Diaz hit .333/.324/.515 in 33 at-bats in big league camp before being recently reassigned. Not that the Orioles were worried about his brief time with them last summer, but it’s been fun to see the real him in action this spring.
“He came into Major League Spring Training, what a great opportunity for him, he really stood out and his tools showed up,” Qualls said. “There’s a lot of excitement about a player like that. Maybe we didn’t see exactly that in Bowie last year, but this spring his talent has really shown.”
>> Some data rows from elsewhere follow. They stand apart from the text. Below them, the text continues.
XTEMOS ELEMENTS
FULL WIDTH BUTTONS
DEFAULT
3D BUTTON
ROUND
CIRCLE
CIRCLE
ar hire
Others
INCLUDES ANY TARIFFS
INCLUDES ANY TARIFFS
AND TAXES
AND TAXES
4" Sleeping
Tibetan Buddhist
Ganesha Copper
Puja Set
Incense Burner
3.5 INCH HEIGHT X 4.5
Kremer, on the other hand, kept on dominating on the mound post-trade. Eight strong starts with Bowie capped off a year that saw the right-hander lead the Minor Leagues with 178 strikeouts. He was slated to join Diaz in big league camp, but a small oblique injury kept him from logging any innings. It’s looking like he might begin the year back in extended Spring Training, but long-term that might not be so bad.
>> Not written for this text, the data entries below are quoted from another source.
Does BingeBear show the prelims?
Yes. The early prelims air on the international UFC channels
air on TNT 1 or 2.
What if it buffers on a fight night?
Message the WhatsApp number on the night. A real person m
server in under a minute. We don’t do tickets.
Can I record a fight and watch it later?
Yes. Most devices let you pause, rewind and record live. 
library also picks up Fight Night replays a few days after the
“When it’s 32 degrees in some of those April games and he’s still here in Florida, that could be a good thing,” Qualls said. “We want to put him in the best possible position for him to have another successful season. He’ll be a little bit behind, but he’ll have plenty of time to get his innings in.”
New international focus
One tangible way the new regime has impacted life in the player development department is a renewed focus on the international market. Both Elias and new international scouting director Koby Perez have already changed the look of the organization in a short amount of time.
“Already, since January 1, when Koby came aboard, we’ve probably signed more players and more talent in Latin America in that two-month period than we did all of last year,” Qualls said. “I’ve already seen it myself when I was down there in February. We all know what kind of impact that can have. A third of all the talent in baseball comes from the international market. That was an area that was not a huge focus. Now that it is a focus, we’re excited about that talent coming into the organization. It will take a while before it shows up here in the United States, but this summer we certainly expect to see it with our Dominican Summer League team.”
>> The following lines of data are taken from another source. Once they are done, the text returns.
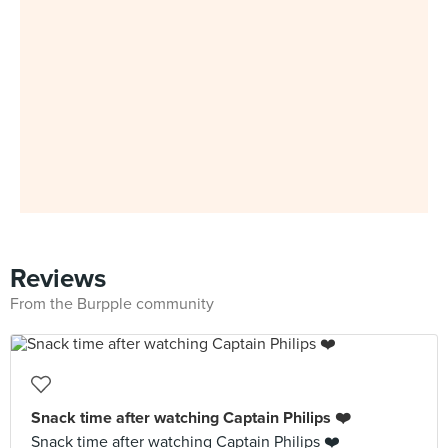
Reviews
From the Burpple community
Snack time after watching Captain Philips ❤️
Snack time after watching Captain Philips ❤️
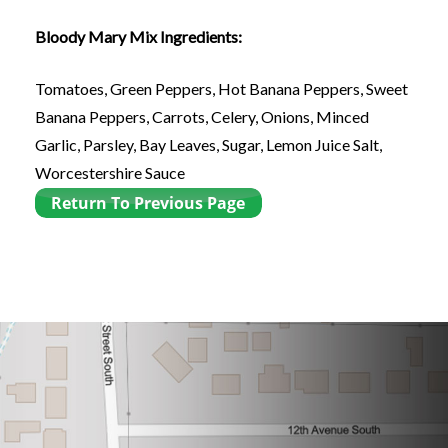
Bloody Mary Mix Ingredients:
Tomatoes, Green Peppers, Hot Banana Peppers, Sweet
Banana Peppers, Carrots, Celery, Onions, Minced
Garlic, Parsley, Bay Leaves, Sugar, Lemon Juice Salt,
Worcestershire Sauce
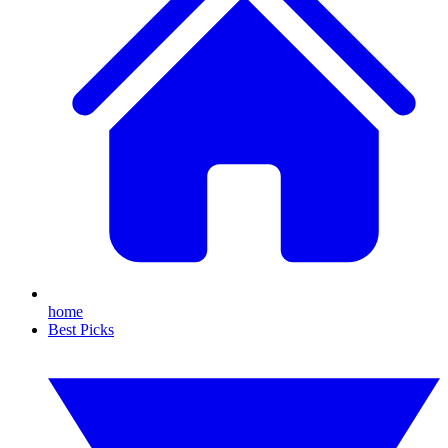
home
Best Picks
It looks like Austin Hays is back. Hays set the world on fire in his first full season of baseball as the 2016 draftee rocketed up to the big leagues in 2017. Then he scuffled through an injury-hampered 2018 campaign that saw him play just 75 games and finish with a .676 OPS. An ankle issue forced him off the field for an extended period and even when he was playing, he really wasn’t himself. This spring in big league camp, he looked more like the old Hays, hitting .351/.385/.892 with five homers in 37 at-bats before being reassigned.
“We’re really excited to have him back on the map, back in the swing of things,” Qualls said. “We expect a really productive season from him, kind of getting him back to where he was when he made his Major League debut. I think he’s such a tough kid, he tried to play with the injury. I think it hurt his performance, but he was just trying to play. Now that he had that repaired, he’s back to the Austin Hays from two years ago where he was one of the best players in all farm systems.”
On the mound, 2017 first-rounder DL Hall has picked up where he left off. The young left-hander had a strong second half in the South Atlantic League in 2018 and has been very strong this spring, pumping fastballs that consistently touched 96 mph in a recent outing.
“He’s been down here since mid-February, part of our early camp, and he’s continued to look really good and is making great progress,” Qualls said.